■ TASK REQUIREMENTS ■
Copy the material from its start through the line containing "34: (168, 109)", swapping "top-left" for "upper-left" and leaving everything else untouched.

■ STUDY MATERIAL ■
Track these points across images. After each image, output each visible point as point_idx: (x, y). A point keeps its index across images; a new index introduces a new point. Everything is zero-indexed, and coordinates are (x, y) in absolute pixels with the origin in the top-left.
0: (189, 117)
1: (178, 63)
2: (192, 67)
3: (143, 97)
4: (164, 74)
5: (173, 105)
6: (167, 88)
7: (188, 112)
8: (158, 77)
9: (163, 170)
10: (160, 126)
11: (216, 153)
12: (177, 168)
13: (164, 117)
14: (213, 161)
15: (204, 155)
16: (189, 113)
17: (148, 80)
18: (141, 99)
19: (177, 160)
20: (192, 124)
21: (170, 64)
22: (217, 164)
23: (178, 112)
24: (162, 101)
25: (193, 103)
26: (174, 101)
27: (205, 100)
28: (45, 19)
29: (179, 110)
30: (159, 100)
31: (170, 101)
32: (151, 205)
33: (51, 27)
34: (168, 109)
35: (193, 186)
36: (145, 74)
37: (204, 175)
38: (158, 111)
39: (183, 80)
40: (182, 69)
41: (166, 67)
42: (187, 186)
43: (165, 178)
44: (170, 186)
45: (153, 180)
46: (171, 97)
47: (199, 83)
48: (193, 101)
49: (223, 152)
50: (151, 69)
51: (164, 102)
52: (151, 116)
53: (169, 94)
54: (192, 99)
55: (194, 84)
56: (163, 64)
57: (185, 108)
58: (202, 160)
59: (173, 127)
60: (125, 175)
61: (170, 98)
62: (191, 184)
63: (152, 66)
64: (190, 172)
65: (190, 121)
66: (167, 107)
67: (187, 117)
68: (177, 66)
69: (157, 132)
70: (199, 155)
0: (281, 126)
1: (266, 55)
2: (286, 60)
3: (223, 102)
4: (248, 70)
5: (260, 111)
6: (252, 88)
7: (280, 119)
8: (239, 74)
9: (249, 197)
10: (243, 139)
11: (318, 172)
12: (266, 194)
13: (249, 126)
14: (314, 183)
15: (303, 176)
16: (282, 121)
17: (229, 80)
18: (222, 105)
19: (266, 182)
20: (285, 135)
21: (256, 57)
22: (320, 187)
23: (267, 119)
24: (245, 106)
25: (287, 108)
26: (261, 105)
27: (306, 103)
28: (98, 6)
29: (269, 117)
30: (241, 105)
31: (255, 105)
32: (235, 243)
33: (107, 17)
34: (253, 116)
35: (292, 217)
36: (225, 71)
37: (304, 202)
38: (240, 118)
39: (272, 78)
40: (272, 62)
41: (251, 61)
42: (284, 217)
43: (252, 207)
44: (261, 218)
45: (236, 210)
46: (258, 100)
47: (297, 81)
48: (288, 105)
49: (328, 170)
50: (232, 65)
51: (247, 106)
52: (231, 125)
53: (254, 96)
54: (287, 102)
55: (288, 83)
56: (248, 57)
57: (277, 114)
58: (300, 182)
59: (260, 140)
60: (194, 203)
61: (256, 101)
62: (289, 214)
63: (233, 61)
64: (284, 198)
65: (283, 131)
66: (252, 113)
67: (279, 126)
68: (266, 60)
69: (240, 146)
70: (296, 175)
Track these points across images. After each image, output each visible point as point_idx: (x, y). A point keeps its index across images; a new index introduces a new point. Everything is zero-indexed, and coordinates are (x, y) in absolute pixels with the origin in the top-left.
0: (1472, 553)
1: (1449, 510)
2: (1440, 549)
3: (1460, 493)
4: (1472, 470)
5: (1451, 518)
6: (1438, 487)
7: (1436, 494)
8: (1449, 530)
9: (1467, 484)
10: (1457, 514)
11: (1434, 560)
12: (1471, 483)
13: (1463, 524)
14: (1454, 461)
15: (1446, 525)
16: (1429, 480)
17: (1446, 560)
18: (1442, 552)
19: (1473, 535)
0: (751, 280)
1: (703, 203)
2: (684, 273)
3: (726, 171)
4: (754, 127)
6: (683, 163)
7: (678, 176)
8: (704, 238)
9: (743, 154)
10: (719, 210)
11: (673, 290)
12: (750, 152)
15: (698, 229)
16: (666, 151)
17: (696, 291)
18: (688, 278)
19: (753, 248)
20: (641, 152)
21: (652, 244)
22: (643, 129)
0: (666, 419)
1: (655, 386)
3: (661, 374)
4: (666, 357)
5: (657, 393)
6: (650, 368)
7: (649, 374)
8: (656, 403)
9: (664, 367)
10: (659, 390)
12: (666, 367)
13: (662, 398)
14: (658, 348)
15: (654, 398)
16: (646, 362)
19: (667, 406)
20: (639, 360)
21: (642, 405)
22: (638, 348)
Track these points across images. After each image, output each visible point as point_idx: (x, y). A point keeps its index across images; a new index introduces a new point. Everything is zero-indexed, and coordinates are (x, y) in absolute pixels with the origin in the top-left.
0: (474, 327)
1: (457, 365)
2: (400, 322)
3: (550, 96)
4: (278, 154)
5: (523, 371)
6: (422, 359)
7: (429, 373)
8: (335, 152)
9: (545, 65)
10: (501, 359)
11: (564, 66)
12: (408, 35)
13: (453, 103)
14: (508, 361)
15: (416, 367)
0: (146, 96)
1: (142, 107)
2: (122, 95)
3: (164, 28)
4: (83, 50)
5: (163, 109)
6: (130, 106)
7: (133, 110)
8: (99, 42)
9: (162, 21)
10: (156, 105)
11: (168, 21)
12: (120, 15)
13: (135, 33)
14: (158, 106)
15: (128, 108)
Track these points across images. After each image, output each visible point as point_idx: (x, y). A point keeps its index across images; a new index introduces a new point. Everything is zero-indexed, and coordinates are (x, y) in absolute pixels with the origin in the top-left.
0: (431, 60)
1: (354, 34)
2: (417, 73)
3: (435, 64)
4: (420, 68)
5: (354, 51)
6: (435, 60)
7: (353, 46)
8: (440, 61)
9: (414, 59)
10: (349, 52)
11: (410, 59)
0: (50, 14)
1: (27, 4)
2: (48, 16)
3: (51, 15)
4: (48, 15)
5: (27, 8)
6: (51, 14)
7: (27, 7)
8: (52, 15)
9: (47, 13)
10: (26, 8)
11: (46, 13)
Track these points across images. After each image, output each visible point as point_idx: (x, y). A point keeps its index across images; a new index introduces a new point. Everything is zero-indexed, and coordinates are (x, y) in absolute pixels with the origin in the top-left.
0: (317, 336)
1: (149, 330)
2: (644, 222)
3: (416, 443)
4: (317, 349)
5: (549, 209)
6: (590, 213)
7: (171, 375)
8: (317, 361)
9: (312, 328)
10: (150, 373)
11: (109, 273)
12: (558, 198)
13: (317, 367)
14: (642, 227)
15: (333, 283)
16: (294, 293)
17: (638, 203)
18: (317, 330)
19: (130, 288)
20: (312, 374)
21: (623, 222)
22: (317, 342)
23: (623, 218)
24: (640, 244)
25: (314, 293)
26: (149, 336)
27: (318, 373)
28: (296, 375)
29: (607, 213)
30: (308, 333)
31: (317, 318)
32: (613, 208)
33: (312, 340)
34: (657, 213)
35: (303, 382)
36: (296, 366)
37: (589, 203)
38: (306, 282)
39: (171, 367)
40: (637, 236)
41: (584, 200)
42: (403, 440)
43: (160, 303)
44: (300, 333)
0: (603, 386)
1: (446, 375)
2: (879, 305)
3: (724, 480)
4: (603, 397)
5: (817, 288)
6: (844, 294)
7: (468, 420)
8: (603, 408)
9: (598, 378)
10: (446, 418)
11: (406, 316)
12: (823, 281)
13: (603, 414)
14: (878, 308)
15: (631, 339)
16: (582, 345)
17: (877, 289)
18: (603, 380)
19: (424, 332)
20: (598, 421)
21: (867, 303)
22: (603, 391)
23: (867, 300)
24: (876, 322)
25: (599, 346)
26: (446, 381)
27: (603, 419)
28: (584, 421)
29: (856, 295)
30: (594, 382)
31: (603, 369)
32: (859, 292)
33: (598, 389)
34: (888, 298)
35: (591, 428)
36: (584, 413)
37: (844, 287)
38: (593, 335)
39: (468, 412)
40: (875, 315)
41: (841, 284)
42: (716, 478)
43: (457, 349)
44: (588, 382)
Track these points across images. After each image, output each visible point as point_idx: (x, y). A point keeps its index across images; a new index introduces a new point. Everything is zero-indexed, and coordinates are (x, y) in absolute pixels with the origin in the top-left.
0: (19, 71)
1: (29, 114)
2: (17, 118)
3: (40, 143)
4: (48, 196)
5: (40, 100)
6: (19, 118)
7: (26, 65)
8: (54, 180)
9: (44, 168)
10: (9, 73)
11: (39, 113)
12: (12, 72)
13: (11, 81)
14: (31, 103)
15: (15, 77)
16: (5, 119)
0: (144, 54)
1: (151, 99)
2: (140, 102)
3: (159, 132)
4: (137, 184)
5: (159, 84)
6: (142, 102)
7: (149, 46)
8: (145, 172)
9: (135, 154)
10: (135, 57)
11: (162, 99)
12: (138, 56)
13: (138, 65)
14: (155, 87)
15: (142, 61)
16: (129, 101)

■ ANSWER BOX ■
Track these points across images. After each image, output each visible point as point_idx: (x, y). A point keeps its index across images; a new index introduces a new point. Everything is zero-indexed, and coordinates are (x, y) in absolute pixels with the origin in the upper-left.
0: (189, 117)
1: (178, 63)
2: (192, 67)
3: (143, 97)
4: (164, 74)
5: (173, 105)
6: (167, 88)
7: (188, 112)
8: (158, 77)
9: (163, 170)
10: (160, 126)
11: (216, 153)
12: (177, 168)
13: (164, 117)
14: (213, 161)
15: (204, 155)
16: (189, 113)
17: (148, 80)
18: (141, 99)
19: (177, 160)
20: (192, 124)
21: (170, 64)
22: (217, 164)
23: (178, 112)
24: (162, 101)
25: (193, 103)
26: (174, 101)
27: (205, 100)
28: (45, 19)
29: (179, 110)
30: (159, 100)
31: (170, 101)
32: (151, 205)
33: (51, 27)
34: (168, 109)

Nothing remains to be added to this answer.